I read aloud to my boys when they were little. They loved their bedtime stories and I was rarely let off the hook for reading to them. Sometimes, when I was really tired and worn out by the constant demands of small children, this was yet another chore. But mostly I enjoyed it just as much as they did.

We read nursery stories, contemporary picture books, classic fairy stories and old familiars from my own childhood; Dr Seuss, May Gibbs, Roald Dahl, Joan Aiken, Eileen Bell, Tove Jansson, Norman Hunter and C. S. Lewis among them. But my personal favourite to read aloud was a Muddle-headed Wombat story.

This series, written in the sixties by Ruth Park, is an absolute joy. The adventures of Wombat and his best friend Mouse and his second-best friend Tabby are simply yet elegantly told. The foibles of the characters make them endearing and are easy for children to relate to. The first story in the series always used to trip me up though, because I found it so funny, I could barely finish reading it for laughing.

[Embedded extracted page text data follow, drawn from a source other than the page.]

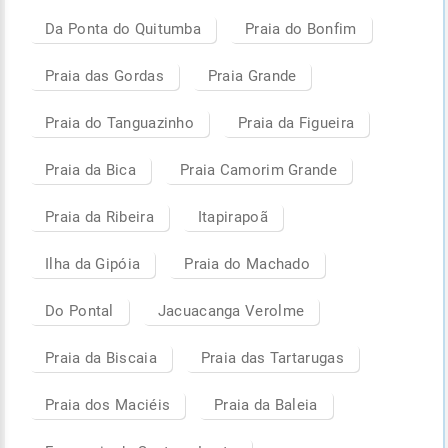
Da Ponta do Quitumba
Praia do Bonfim
Praia das Gordas
Praia Grande
Praia do Tanguazinho
Praia da Figueira
Praia da Bica
Praia Camorim Grande
Praia da Ribeira
Itapirapoã
Ilha da Gipóia
Praia do Machado
Do Pontal
Jacuacanga Verolme
Praia da Biscaia
Praia das Tartarugas
Praia dos Maciéis
Praia da Baleia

This scene still makes me laugh aloud. Mouse, the cleverest of them, comes up with the wonderful idea of using a vacuum cleaner to clean Wombat. This works wonderfully well, and then…

“…Then it was Tabby’s turn.

“You be careful, Wombat. I don’t want my ears turned inside out or my whiskers knotted.”

Wombat turned on the cleaner. He went up and down, up and down Tabby’s back.

“There are lots of grey spots here and I want to get them off.”

“You silly old muddle-head,” cried Tabby, “those spots grow on me! After all, I am a tabby cat.”

“Don’t you tell me I’ve got a head like a muddle,” growled Wombat. “You’ve got a head like a bicycle seat.”

Just then the nozzle fell off the vacuum cleaner, and poor Tabby flew straight up the pipe…”

The illustrations, by Noela Young, perfectly complement the stories.

Of course, the day came when Leo could no longer wait for me to read him the next chapter of ‘Harry Potter’ to him; he took the book and started reading it himself. Then there was only Max to read to and all too soon, he also preferred to read for himself.

Improving a child’s literacy skills by reading to them means you make yourself redundant.